# Task brief:
Print out the data that follows exactly, character for character, apart from the pictures.

# Raw data:
____________
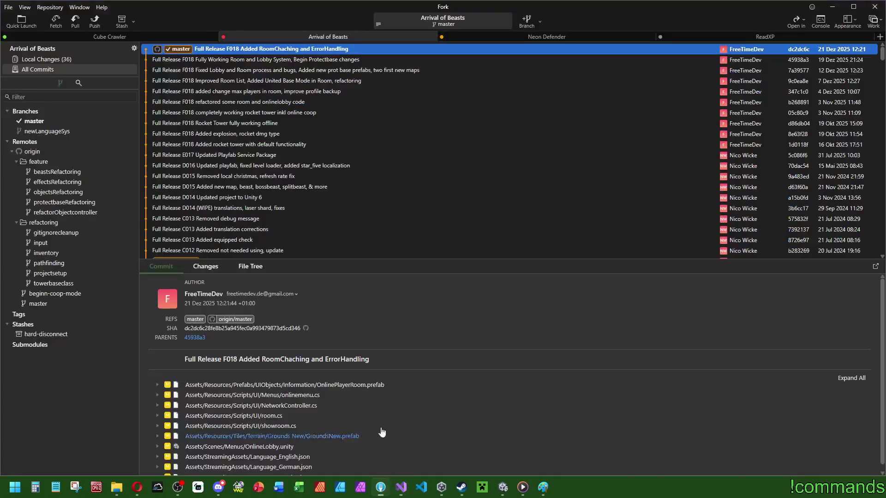
- Open Local Changes in Fork, view the monsterscript.cs diff, then minimize Fork
{"action": "left_click", "coordinate": [59, 67]}
{"action": "left_click", "coordinate": [59, 60]}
____________
# Output:
- Open Local Changes in Fork, view the monsterscript.cs diff, then minimize Fork
{"action": "left_click", "coordinate": [59, 67]}
{"action": "left_click", "coordinate": [59, 60]}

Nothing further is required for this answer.